*** Opening of Records shown ***

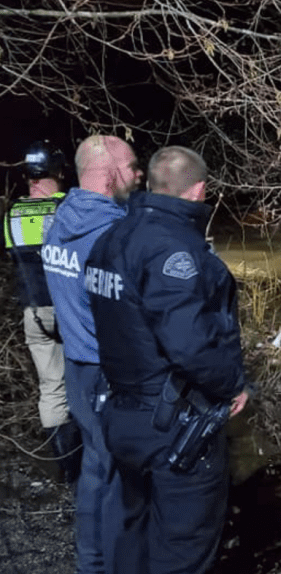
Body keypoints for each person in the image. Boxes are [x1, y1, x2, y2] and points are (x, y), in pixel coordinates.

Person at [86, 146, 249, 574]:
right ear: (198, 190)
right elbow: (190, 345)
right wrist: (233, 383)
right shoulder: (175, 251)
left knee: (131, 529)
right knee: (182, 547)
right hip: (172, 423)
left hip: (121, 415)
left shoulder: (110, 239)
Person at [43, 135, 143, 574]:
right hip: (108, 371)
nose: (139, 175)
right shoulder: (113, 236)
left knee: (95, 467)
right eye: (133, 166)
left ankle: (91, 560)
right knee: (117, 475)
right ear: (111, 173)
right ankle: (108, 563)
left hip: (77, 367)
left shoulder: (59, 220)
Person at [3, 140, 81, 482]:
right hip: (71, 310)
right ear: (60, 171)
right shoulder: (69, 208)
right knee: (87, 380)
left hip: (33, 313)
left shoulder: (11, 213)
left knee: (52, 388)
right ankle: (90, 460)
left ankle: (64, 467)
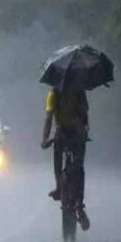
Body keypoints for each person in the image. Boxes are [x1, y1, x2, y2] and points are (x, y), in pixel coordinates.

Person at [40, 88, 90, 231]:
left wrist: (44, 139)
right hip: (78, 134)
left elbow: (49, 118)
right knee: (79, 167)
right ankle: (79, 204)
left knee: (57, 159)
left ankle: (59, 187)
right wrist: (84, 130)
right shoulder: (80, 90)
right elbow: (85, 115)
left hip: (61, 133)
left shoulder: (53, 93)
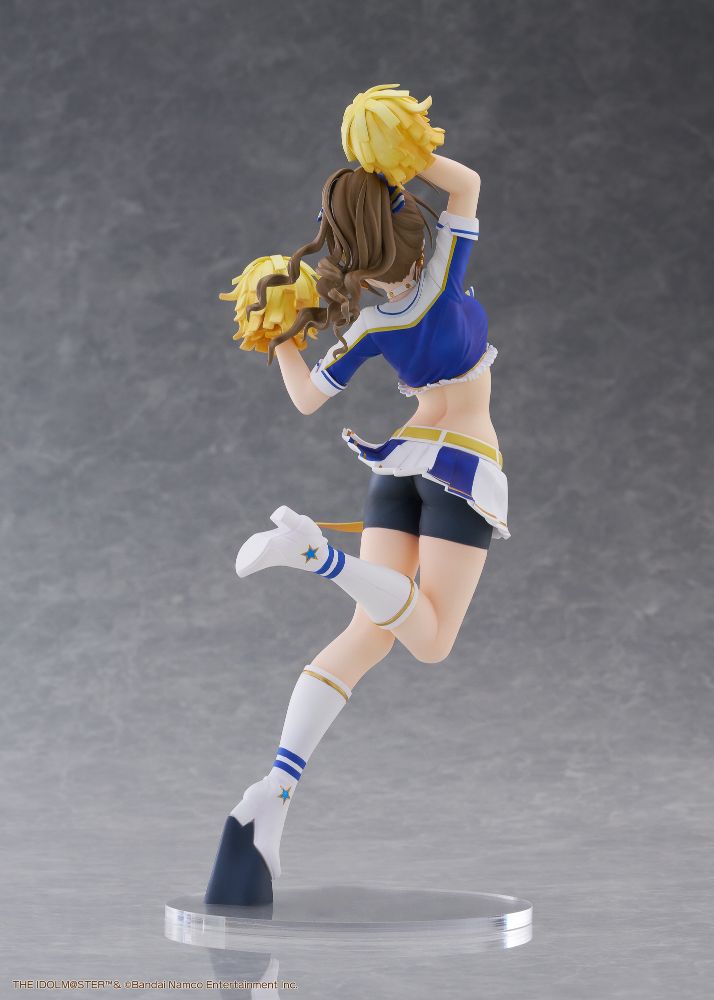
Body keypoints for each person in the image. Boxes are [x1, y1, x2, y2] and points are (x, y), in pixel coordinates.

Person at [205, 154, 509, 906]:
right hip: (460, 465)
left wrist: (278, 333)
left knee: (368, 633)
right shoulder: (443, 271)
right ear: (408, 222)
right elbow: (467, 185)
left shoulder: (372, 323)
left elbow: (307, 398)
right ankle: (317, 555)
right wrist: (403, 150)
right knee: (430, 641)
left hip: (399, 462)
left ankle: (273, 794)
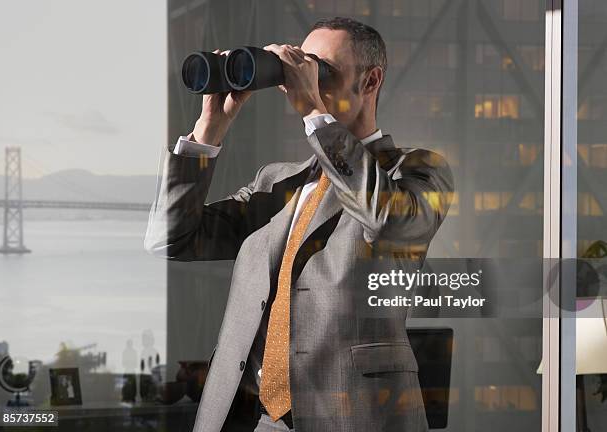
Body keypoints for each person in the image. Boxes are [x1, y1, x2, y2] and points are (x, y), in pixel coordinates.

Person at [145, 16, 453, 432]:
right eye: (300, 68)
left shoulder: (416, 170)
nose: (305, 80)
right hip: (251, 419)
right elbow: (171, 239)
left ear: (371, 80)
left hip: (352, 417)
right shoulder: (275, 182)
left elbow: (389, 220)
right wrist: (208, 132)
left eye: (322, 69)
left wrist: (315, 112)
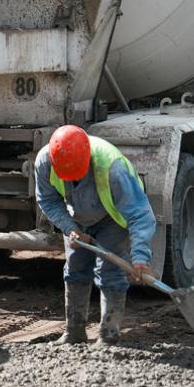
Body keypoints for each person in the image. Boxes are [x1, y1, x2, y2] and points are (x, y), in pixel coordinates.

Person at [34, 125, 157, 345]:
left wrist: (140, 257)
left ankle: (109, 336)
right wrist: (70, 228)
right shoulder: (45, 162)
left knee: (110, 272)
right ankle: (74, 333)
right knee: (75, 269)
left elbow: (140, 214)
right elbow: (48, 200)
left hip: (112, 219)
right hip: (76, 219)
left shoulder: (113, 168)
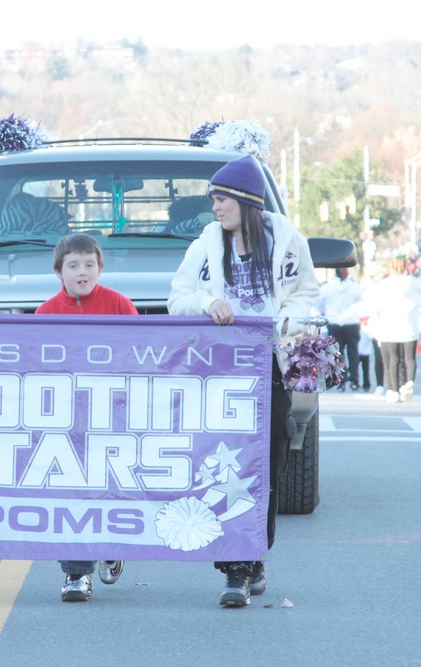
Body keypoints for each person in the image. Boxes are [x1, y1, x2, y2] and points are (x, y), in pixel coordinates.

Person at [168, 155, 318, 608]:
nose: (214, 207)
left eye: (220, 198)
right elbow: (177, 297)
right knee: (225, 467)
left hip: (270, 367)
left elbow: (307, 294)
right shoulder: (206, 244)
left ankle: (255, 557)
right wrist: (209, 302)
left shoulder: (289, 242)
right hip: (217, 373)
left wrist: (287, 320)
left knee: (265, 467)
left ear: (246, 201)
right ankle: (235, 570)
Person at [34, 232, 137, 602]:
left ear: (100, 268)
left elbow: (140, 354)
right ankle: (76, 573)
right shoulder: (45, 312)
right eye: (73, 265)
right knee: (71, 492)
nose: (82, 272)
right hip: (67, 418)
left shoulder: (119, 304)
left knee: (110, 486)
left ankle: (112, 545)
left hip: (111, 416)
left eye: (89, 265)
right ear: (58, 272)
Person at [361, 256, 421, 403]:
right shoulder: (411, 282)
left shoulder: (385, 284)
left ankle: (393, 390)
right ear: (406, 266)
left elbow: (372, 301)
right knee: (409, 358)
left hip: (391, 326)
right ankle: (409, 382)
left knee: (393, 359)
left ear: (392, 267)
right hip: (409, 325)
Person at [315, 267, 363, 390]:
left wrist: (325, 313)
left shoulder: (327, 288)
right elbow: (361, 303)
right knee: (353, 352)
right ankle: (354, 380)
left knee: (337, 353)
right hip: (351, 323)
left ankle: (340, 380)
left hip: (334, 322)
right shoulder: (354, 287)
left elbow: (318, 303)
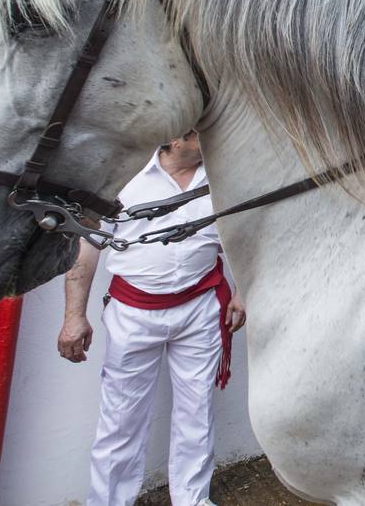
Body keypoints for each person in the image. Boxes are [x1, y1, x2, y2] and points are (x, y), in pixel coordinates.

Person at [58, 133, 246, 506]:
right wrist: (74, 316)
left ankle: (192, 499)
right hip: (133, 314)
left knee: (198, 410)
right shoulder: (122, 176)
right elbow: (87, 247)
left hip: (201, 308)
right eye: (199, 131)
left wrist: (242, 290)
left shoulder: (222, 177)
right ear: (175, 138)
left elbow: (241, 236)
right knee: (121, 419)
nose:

*** Close of Records shown ***

To do: Write out, word for word, the lines from the start of the data through the one holding "left shoulder: (53, 93)". Omit pictures.

Result of this task:
Body keypoints for each person in the image. Boxes are [x1, y1, x2, y2] and points are (x, y), in pixel coordinates.

Person at [86, 146, 249, 574]:
right ear: (198, 190)
right elbow: (190, 345)
right wrist: (233, 383)
right shoulder: (175, 251)
left knee: (131, 529)
right knee: (182, 547)
right hip: (172, 423)
left hip: (121, 415)
left shoulder: (110, 239)
Person at [43, 135, 143, 574]:
right hip: (108, 371)
nose: (139, 175)
right shoulder: (113, 236)
left knee: (95, 467)
right eye: (133, 166)
left ankle: (91, 560)
right knee: (117, 475)
right ear: (111, 173)
right ankle: (108, 563)
left hip: (77, 367)
left shoulder: (59, 220)
Person at [3, 140, 81, 482]:
right hip: (71, 310)
right ear: (60, 171)
right shoulder: (69, 208)
right knee: (87, 380)
left hip: (33, 313)
left shoulder: (11, 213)
left knee: (52, 388)
right ankle: (90, 460)
left ankle: (64, 467)
Body keypoints for each person in the image. Boxes are [x1, y1, x2, y2] and points are (x, y), in pixel coordinates.

Person at [40, 88, 90, 231]:
left wrist: (44, 139)
right hip: (78, 134)
left elbow: (49, 118)
right knee: (79, 167)
right ankle: (79, 204)
left knee: (57, 159)
left ankle: (59, 187)
right wrist: (84, 130)
right shoulder: (80, 90)
right elbow: (85, 115)
left hip: (61, 133)
left shoulder: (53, 93)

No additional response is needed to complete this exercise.